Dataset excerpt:

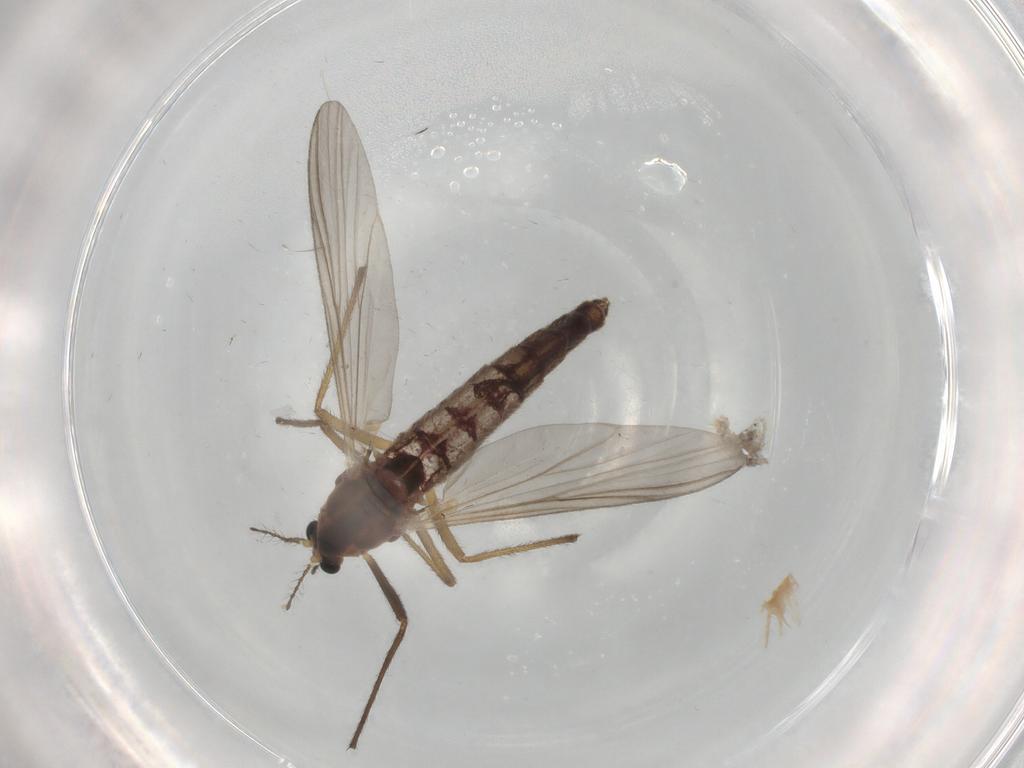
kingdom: Animalia
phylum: Arthropoda
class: Insecta
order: Diptera
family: Chironomidae
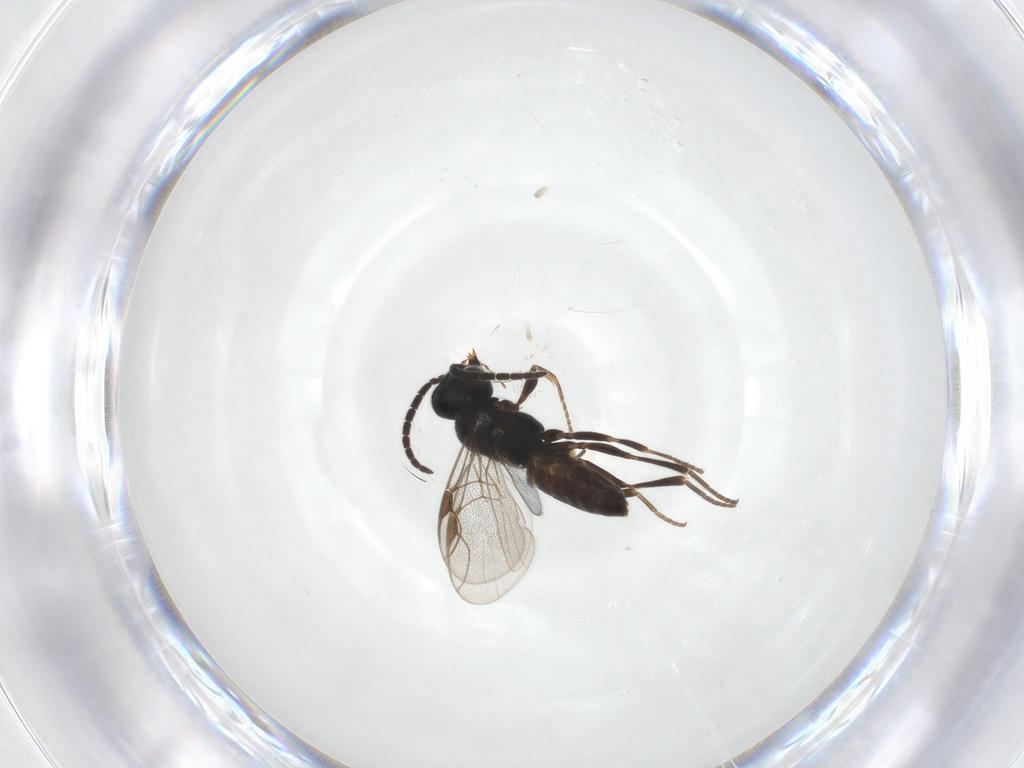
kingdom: Animalia
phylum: Arthropoda
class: Insecta
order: Hymenoptera
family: Dryinidae
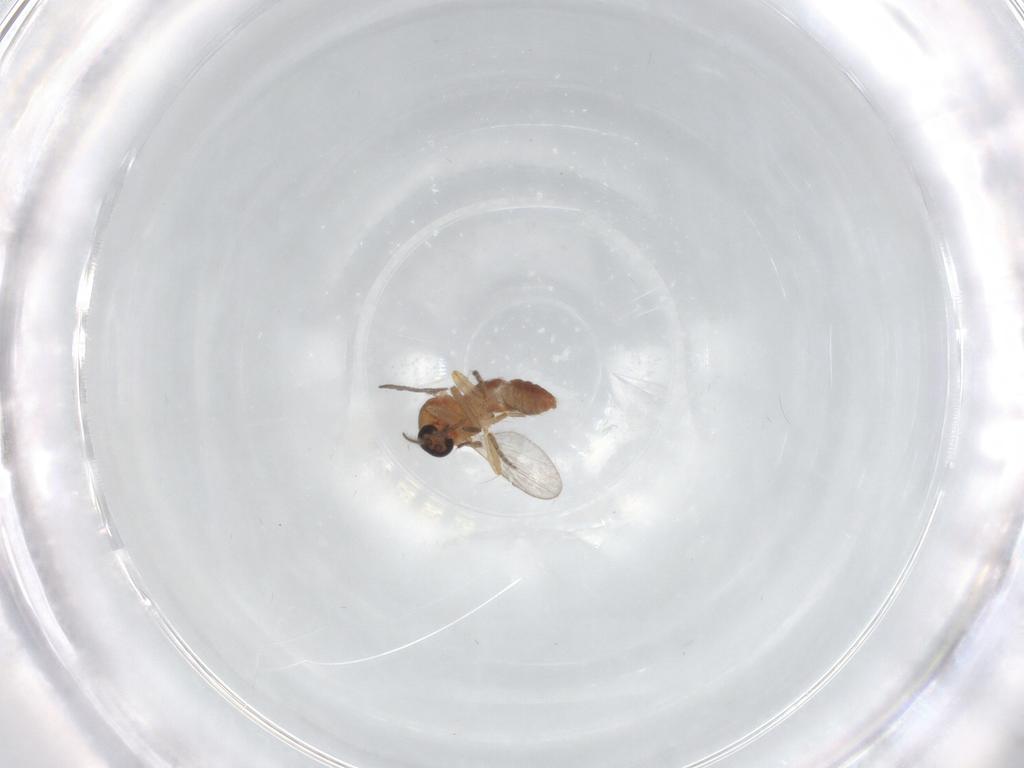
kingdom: Animalia
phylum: Arthropoda
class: Insecta
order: Diptera
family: Ceratopogonidae
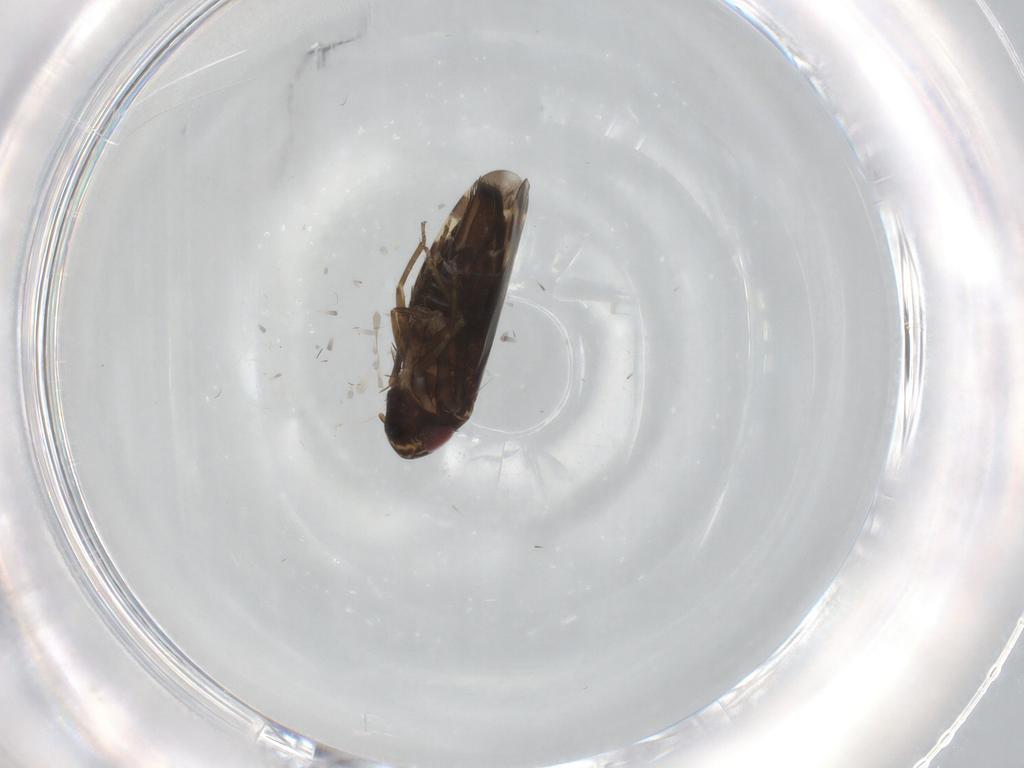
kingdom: Animalia
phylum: Arthropoda
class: Insecta
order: Hemiptera
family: Cicadellidae
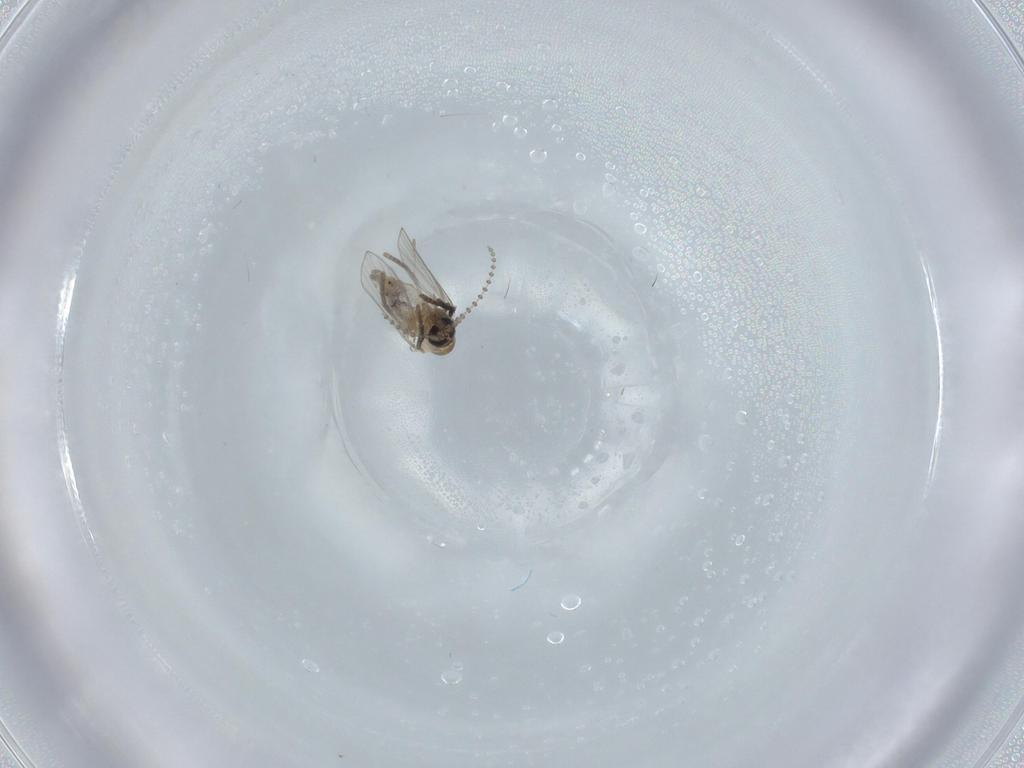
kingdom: Animalia
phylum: Arthropoda
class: Insecta
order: Diptera
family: Psychodidae
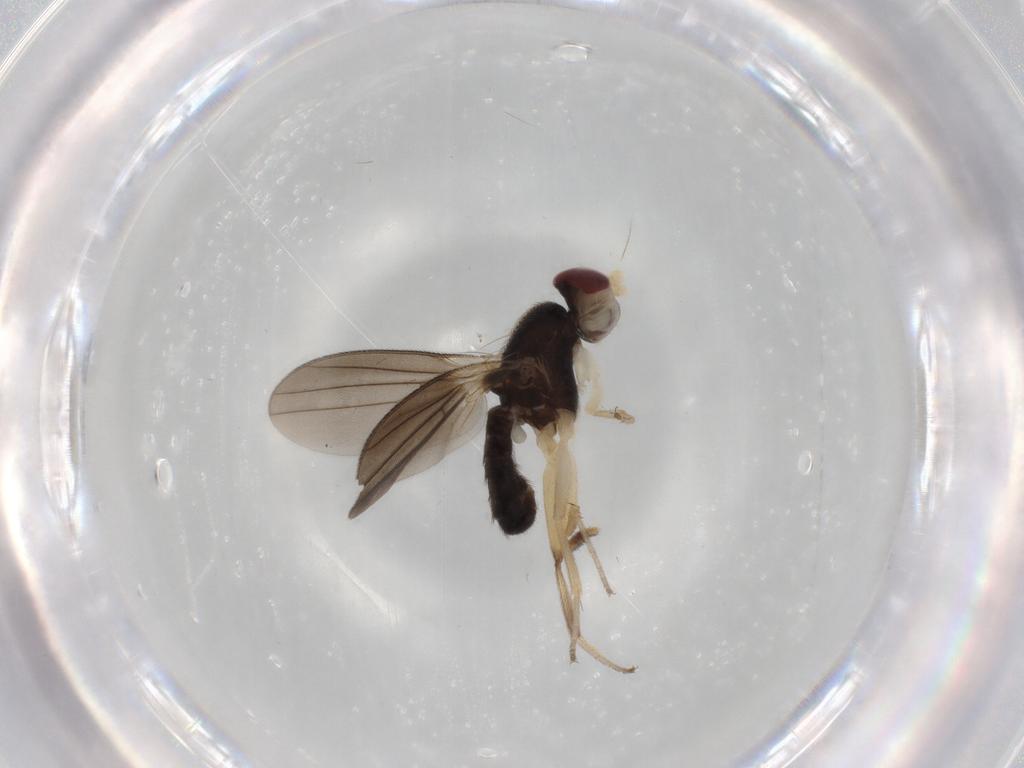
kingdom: Animalia
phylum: Arthropoda
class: Insecta
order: Diptera
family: Clusiidae
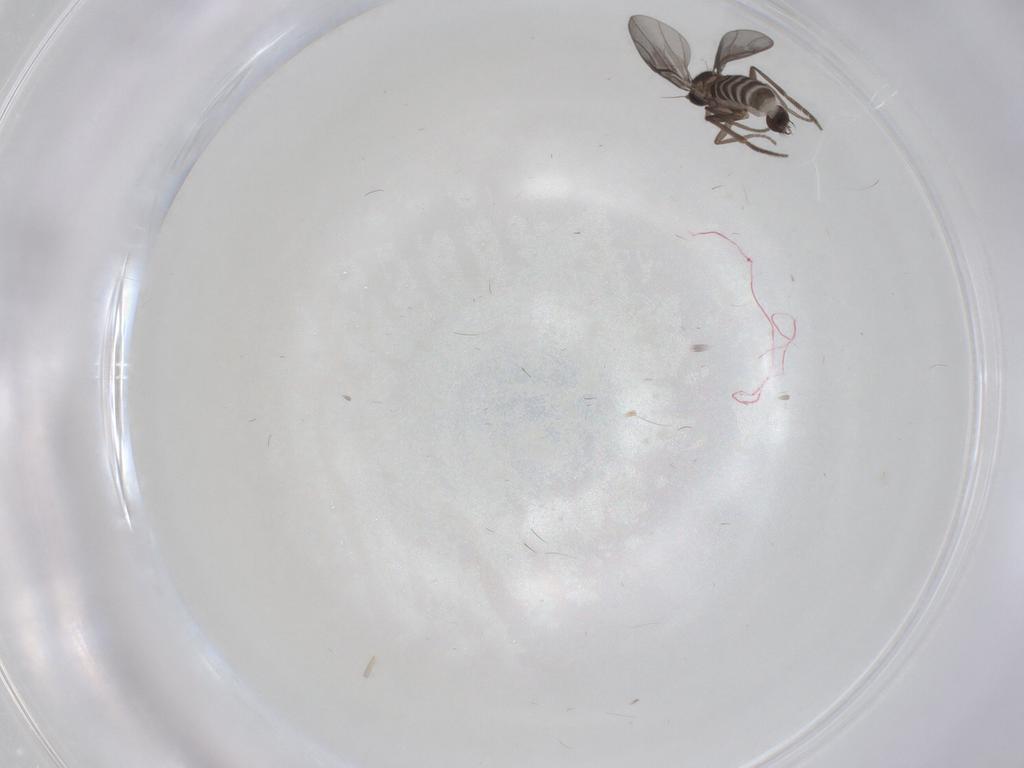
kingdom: Animalia
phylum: Arthropoda
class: Insecta
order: Diptera
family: Phoridae
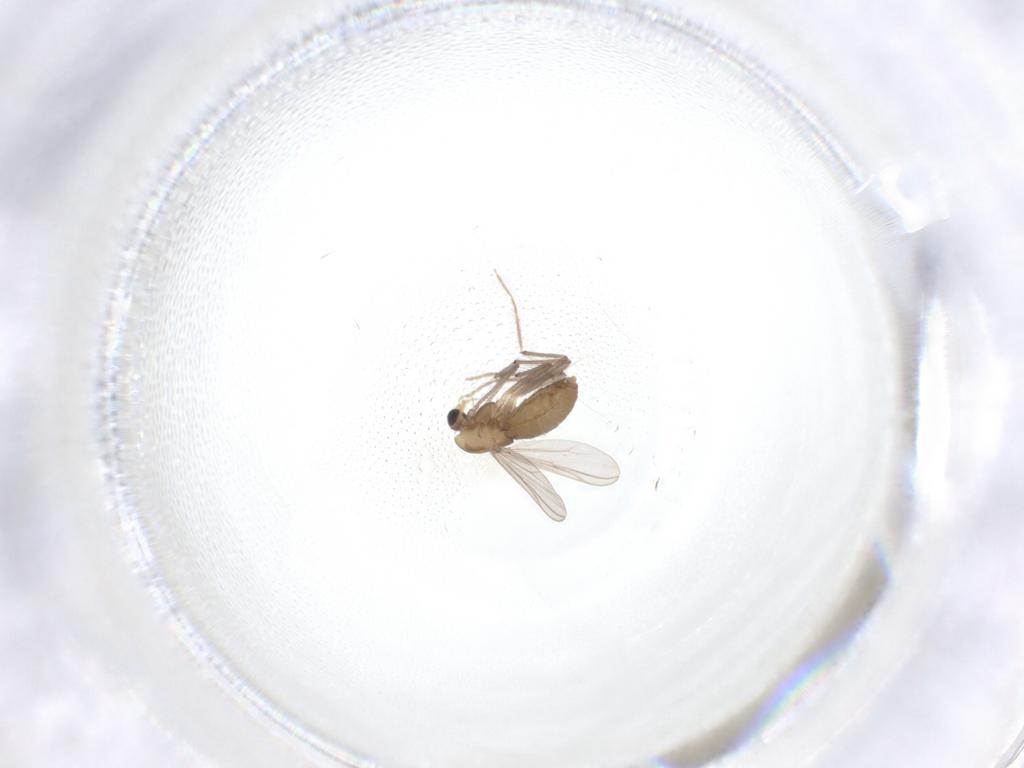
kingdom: Animalia
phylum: Arthropoda
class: Insecta
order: Diptera
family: Chironomidae
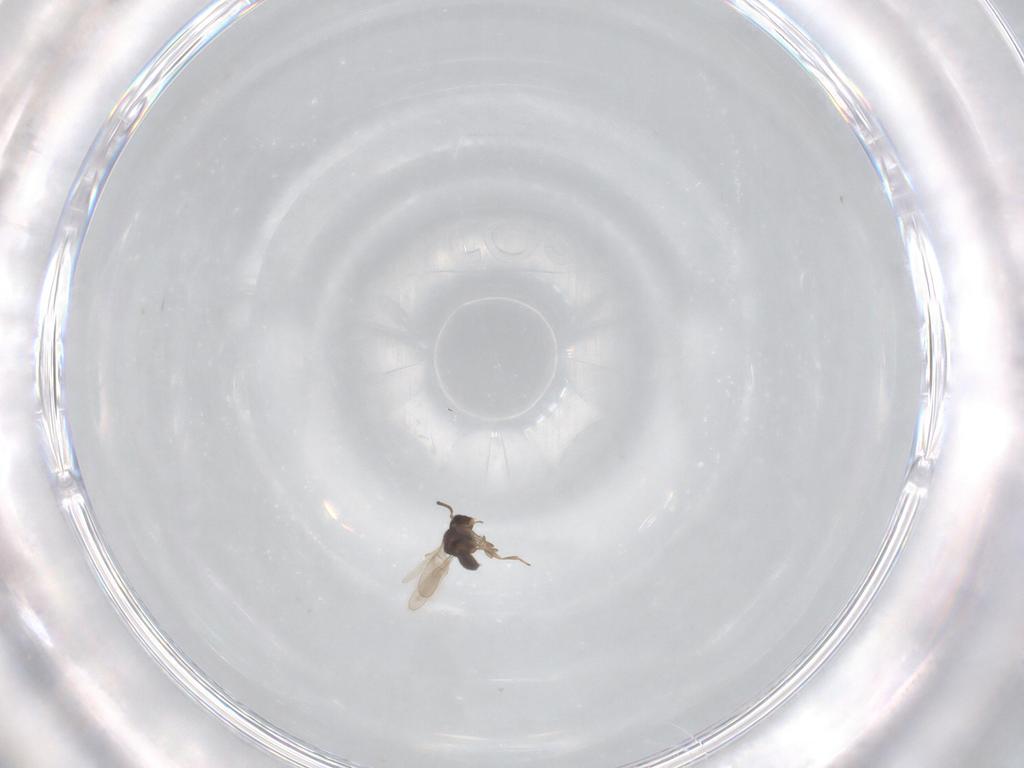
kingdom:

__WHAT IS NEEDED__.
Copy the data from the line containing "family: Psychodidae" through the end of the data, reproducing each line without any change. Leave out the pictures.

__SOLUTION TO THIS TASK__.
family: Psychodidae
kingdom: Animalia
phylum: Arthropoda
class: Insecta
order: Diptera
family: Clusiidae
kingdom: Animalia
phylum: Arthropoda
class: Insecta
order: Diptera
family: Phoridae
kingdom: Animalia
phylum: Arthropoda
class: Insecta
order: Diptera
family: Chironomidae
kingdom:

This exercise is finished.